Undaunted, Naar-Obed plans to head out this week on her fourth trip to Baghdad in three years.

She may scour morgues for men gone missing in the chaos of war, or help Iraqi families seek compensation for belongings damaged in military raids. Her role, above all, will be to bear witness: to observe how ordinary Iraqis struggle through the violence and to share their stories with the world.

"What we stand for, how we'd like to see our world behave -- there have to be people who work to pass these values on to the next generation," Naar-Obed said. "Maybe one day the spark will ignite a flame."

Since 1988, Christian Peacemaker Teams have deployed to areas of conflict around the globe, including the West Bank, Colombia, Haiti and the U.S.-Mexican border.

In some regions, the activists confront war-makers head-on, throwing their bodies in front of tanks and bulldozers.
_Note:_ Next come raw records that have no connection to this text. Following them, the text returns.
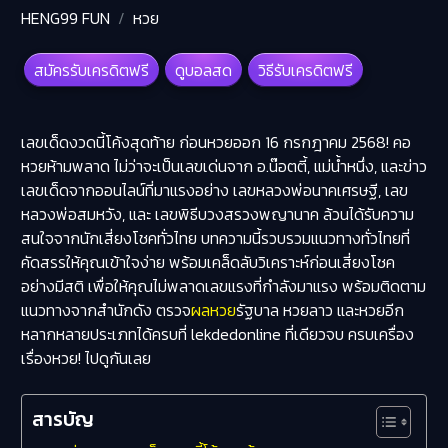
HENG99 FUN
หวย
สมัครรับเครดิตฟรี
ดูบอลสด
วิธีรับเครดิตฟรี
เลขเด็ดงวดนี้โค้งสุดท้าย ก่อนหวยออก 16 กรกฎาคม 2568! คอ
หวยห้ามพลาด ไม่ว่าจะเป็นเลขเด่นจาก อ.น๊อตตี้, แม่น้ำหนึ่ง, และ
ข่าว
เลขเด็ด
จากออนไลน์ที่มาแรงอย่าง เลขหลวงพ่อนาคเศรษฐี, เลข
หลวงพ่อสมหวัง, และ เลขพิธีบวงสรวงพญานาค ล้วนได้รับความ
สนใจจากนักเสี่ยงโชคทั่วไทย บทความนี้รวบรวมแนวทางทั่วไทยที่
คัดสรรให้คุณเข้าใจง่าย พร้อมเคล็ดลับวิเคราะห์ก่อนเสี่ยงโชค
อย่างมีสติ เพื่อให้คุณไม่พลาดเลขแรงที่กำลังมาแรง พร้อมติดตาม
แนวทางจากสำนักดัง ตรวจ
ผลหวย
รัฐบาล หวยลาว และหวยอีก
หลากหลายประเภทได้ครบที่ lekdedonline ที่เดียวจบ ครบเครื่อง
เรื่องหวย! ไปดูกันเลย
สารบัญ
In Iraq, they have chosen instead to record and publicize the war's effect on civilians.

They were among the first to document allegations of torture at U.S.-run prisons, including Abu Ghraib outside Baghdad. They were among the first to take testimony from Iraqis who accused American troops of using the chemical agent white phosphorus during the 2004 offensive against insurgents in Fallouja.

Shunning armed guards, the activists live in a Baghdad apartment outside the U.S.-controlled Green Zone. They have stayed on even though most other foreign aid workers are gone. Despite the kidnapping, several of the activists remain in Iraq.

Critics call them reckless and naive. "I don't feel the slightest bit sorry for a bunch of hand-wringing liberals wandering into a war zone," reads a typical posting on the conservative blog Freerepublic.com. Others say their calls for unity are ineffectual.